The Dutch bar association has called on its members to be ‘extra alert’ when it comes to Russian clients who may want to get round US and EU sanctions, the Financieele Dagblad reported on Tuesday.
The association has warned that Russians may try to get round sanctions by moving their assets from the Netherlands and said that Dutch lawyers should not cooperate with such requests.
In addition, the association is warning that lawyers should report any unusual Russian transactions to the financial security service FIU, the paper said.
Russian individuals and companies are thought to have billions of euros in assets parked in the Netherlands and that alone is enough reason to expect efforts will be made to get round the sanctions, association official Evert-Jan Henrichs said in a special newsletter to members.
A number of big Dutch firms, many of which based in the Zuidas business district, have Russian companies and oligarchs as clients.
Investigative news website Follow The Money has tried to establish how much Russian money and assets is in the Netherlands and was told by the Dutch central bank that in 2021, 488 letterbox firms (or shell companies) were Russia-focused.
The website points out that Russian president Vladimir Putin has been attempting to tackle tax havens such as the Netherlands for years and six months ago canceled the tax treaty from the start of this year.

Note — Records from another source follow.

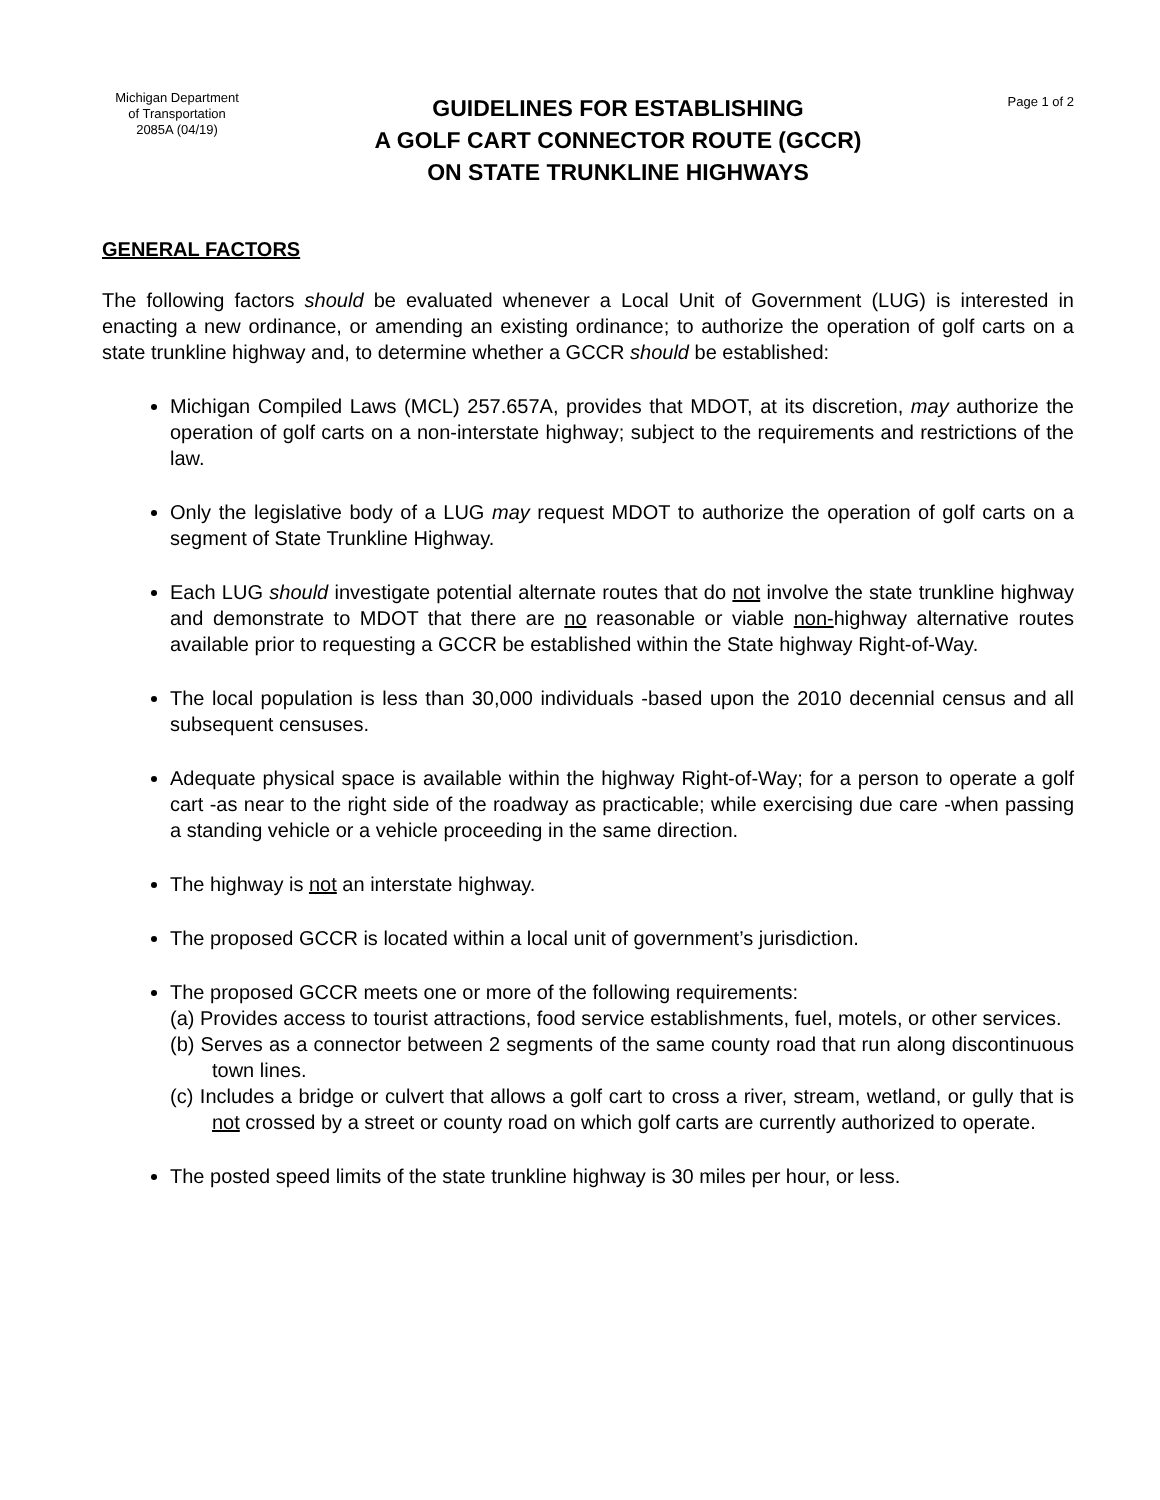Michigan Department
of Transportation
2085A (04/19)
GUIDELINES FOR ESTABLISHING
A GOLF CART CONNECTOR ROUTE (GCCR)
ON STATE TRUNKLINE HIGHWAYS
Page 1 of 2
GENERAL FACTORS
The following factors should be evaluated whenever a Local Unit of Government (LUG) is interested in enacting a new ordinance, or amending an existing ordinance; to authorize the operation of golf carts on a state trunkline highway and, to determine whether a GCCR should be established:
Michigan Compiled Laws (MCL) 257.657A, provides that MDOT, at its discretion, may authorize the operation of golf carts on a non-interstate highway; subject to the requirements and restrictions of the law.
Only the legislative body of a LUG may request MDOT to authorize the operation of golf carts on a segment of State Trunkline Highway.
Each LUG should investigate potential alternate routes that do not involve the state trunkline highway and demonstrate to MDOT that there are no reasonable or viable non-highway alternative routes available prior to requesting a GCCR be established within the State highway Right-of-Way.
The local population is less than 30,000 individuals -based upon the 2010 decennial census and all subsequent censuses.
Adequate physical space is available within the highway Right-of-Way; for a person to operate a golf cart -as near to the right side of the roadway as practicable; while exercising due care -when passing a standing vehicle or a vehicle proceeding in the same direction.
The highway is not an interstate highway.
The proposed GCCR is located within a local unit of government’s jurisdiction.
The proposed GCCR meets one or more of the following requirements:
(a) Provides access to tourist attractions, food service establishments, fuel, motels, or other services.
(b) Serves as a connector between 2 segments of the same county road that run along discontinuous town lines.
(c) Includes a bridge or culvert that allows a golf cart to cross a river, stream, wetland, or gully that is not crossed by a street or county road on which golf carts are currently authorized to operate.
The posted speed limits of the state trunkline highway is 30 miles per hour, or less.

Nevertheless, the website said, seven Russians on the EU and US sanction lists still have possessions in the Netherlands with assets ranging from €55m to almost €2bn.
Energy company Gazprom is also a major player in the Netherlands, not just as a supplier of gas.
Gas distribution group Wingas has storage and pipelines all over northwestern Europe while Wintershall Noordzee, which is half owned by Gazprom, has 29 gas extraction installations off the Dutch coast, making it one of the larger players.
Gazprom, which has a major sales operation in Den Bosch, also owns more than 13% of Dutch energy storage facilities.
Meanwhile the port of Rotterdam has noted that some 15% of its throughput is Russia-related and this means EU and US sanctions against Russia will have an impact on its operations.
Some 62 million tonnes of the 470 million tonnes of freight and bulk items handled by the port have a Russian connection, the port authority said in a statement. Roughly 20% of Russian coal and oil products, 25% of the liquid natural gas and 30% of crude oil is imported via Rotterdam.
Some 10% of Rotterdam container transport is also linked to Russia and the country also exports steel, copper, aluminium and nickel via the Dutch port.